Semasa di BI, Darmin sempat menganggap bahwa instrumen suku bunga tak selamanya tepat untuk dijadikan sebagai alat operasi moneter. Di masa kepemimpinannya, kebijakan moneter yang dikeluarkan BI harus tepat sasaran dan tidak selalu menggunakan instrumen suku bunga.
Selama menjabat sebagai Gubernir BI, Darmin menegeluarkan kebijakan menurunkan suku bunga acuan BI Rate di tengah situasi keuangan global yang dilanda krisis. The Economist mencatat, pada Oktober 2011 BI menjadi bank sentral pertama di kawasan Asia yang menurunkan suku bunga acuan.
Darmin memang sangat konsen terhadap penguatan sektor riil sehingga kerap kali dia dicap sebagai penganut dovish, yakni kebijakan suku bunga rendah untuk mendorong pertumbuhan ekonomi. “Karena saya dipikir dovish (pro mendorong sektor riil). Bukan hanya itu sebenarnya. Saya tidak ingin suku bunga terlalu tinggi karena akan makin banyak itu uang masuk. Dan, kita tahu pada suatu saat dan mungkin tiba-tiba mereka akan balik keluar. Pas balik, bisa mati kita,” terang Darmin dalam suatu kesempatan wawancara.

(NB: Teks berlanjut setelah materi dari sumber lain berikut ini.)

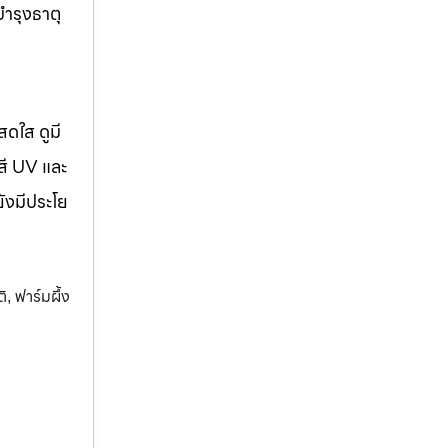
บำรุงธาตุ
สดใส ดูมี
สี UV และ
ยังมีประโย
ติ
ฟาร์มผึ้ง
,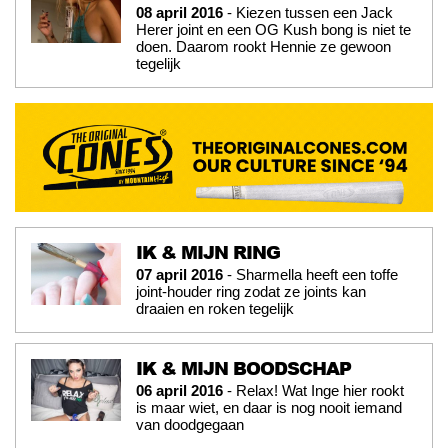
08 april 2016
- Kiezen tussen een Jack
Herer joint en een OG Kush bong is niet te
doen. Daarom rookt Hennie ze gewoon
tegelijk
IK & MIJN RING
07 april 2016
- Sharmella heeft een toffe
joint-houder ring zodat ze joints kan
draaien en roken tegelijk
IK & MIJN BOODSCHAP
06 april 2016
- Relax! Wat Inge hier rookt
is maar wiet, en daar is nog nooit iemand
van doodgegaan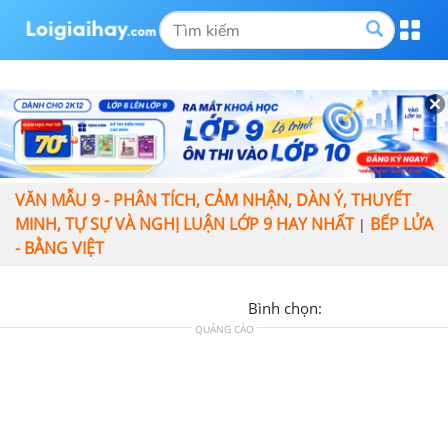
VĂN MẪU 9 - PHÂN TÍCH, CẢM NHẬN, DÀN Ý, THUYẾT
MINH, TỰ SỰ VÀ NGHỊ LUẬN LỚP 9 HAY NHẤT
BẾP LỬA
|
- BẰNG VIỆT
Bình chọn:
QUẢNG CÁO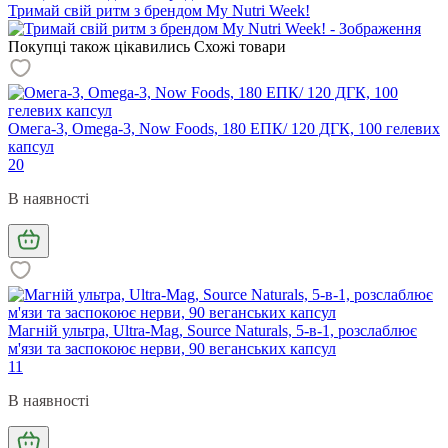
Тримай свій ритм з брендом My Nutri Week!
Покупці також цікавились
Схожі товари
Омега-3, Omega-3, Now Foods, 180 ЕПК/ 120 ДГК, 100 гелевих
капсул
20
В наявності
Магній ультра, Ultra-Mag, Source Naturals, 5-в-1, розслаблює
м'язи та заспокоює нерви, 90 веганських капсул
11
В наявності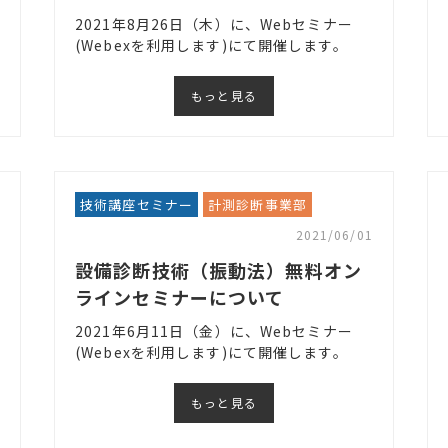
2021年8月26日（木）に、Webセミナー
(Webexを利用します)にて開催します。
もっと見る
技術講座セミナー
計測診断事業部
2021/06/01
設備診断技術（振動法）無料オン
ラインセミナーについて
2021年6月11日（金）に、Webセミナー
(Webexを利用します)にて開催します。
もっと見る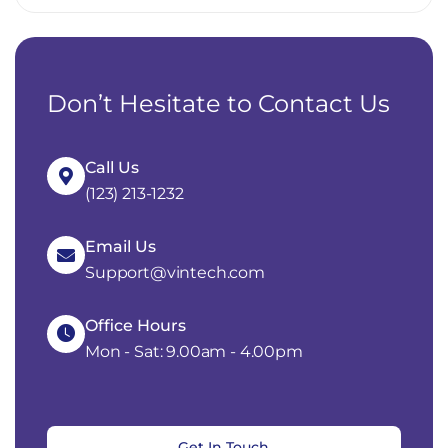
Don’t Hesitate to Contact Us
Call Us
(123) 213-1232
Email Us
Support@vintech.com
Office Hours
Mon - Sat: 9.00am - 4.00pm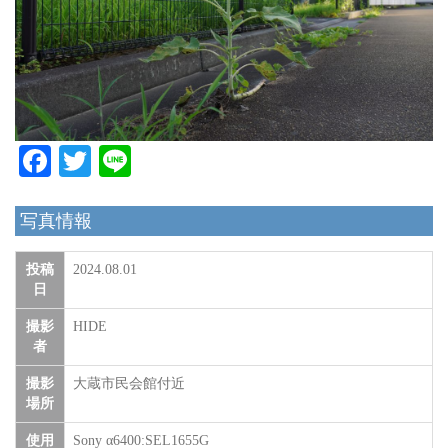
Facebook
Twitter
Line
写真情報
投稿
2024.08.01
日
撮影
HIDE
者
撮影
大蔵市民会館付近
場所
使用
Sony α6400:SEL1655G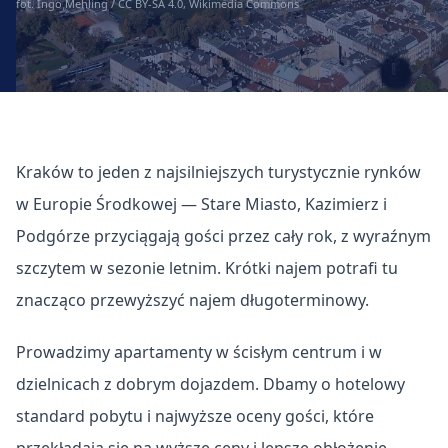
fot. Ingo Mehling / CC BY-SA 4.0, Wikimedia Commons
Kraków to jeden z najsilniejszych turystycznie rynków
w Europie Środkowej — Stare Miasto, Kazimierz i
Podgórze przyciągają gości przez cały rok, z wyraźnym
szczytem w sezonie letnim. Krótki najem potrafi tu
znacząco przewyższyć najem długoterminowy.
Prowadzimy apartamenty w ścisłym centrum i w
dzielnicach z dobrym dojazdem. Dbamy o hotelowy
standard pobytu i najwyższe oceny gości, które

Dalam tiap kesempatan, khususnya pada rapat dewan gubernur, Darmin juga selalu menekankan upaya memaksa bank melakukan konsolidasi. Dari sana lahirlah konsep BUKU. Dalam ketentuan tersebut kegiatan operasi bank dibatasi berdasarkan permodalan masing-masing, yang diatur secara berjenjang melalui BUKU 1 sampai dengan BUKU 4.
Ada tiga program besar yang dilakukan bank sentral pada masa kepemimpinan Darmin. Pertama, program financial inclusion yang didorong melalui kebijakan utama dalam branchless banking dan electronic money (e-money). Kedua, Kajian Ekonomi Regional (KER) yang diberi nama Laporan Nusantara (Nusantara Report). Dan ketiga, adalah TPI dan TPID.
Apa yang dilakukan Darmin melalui sejumlah terobosan kebijakan di BI, khususnya melalui kebijakan makroprudensial dengan bauran kebijakan sebagai ujung tombaknya, tak hanya diakui secara nasional tapi juga secara global. Pada pengujung 2012, tepatnya 10 November 2012, The Economist memberikan apresiasi terhadap perekonomian Indonesia karena dianggap memiliki pertumbuhan paling stabil di dunia dalam kurun waktu beberapa triwulan terakhir. The Economist juga mengklaim, Indonesia menjadi pelopor penerapan bauran kebijakan moneter dan makroprudensial. Melalui sebuah bauran kebijakan yang efektif, Indonesia dipandang mampu memitigasi risiko kredit dan mencegah pelarian modal, tanpa harus menaikkan suku bunga.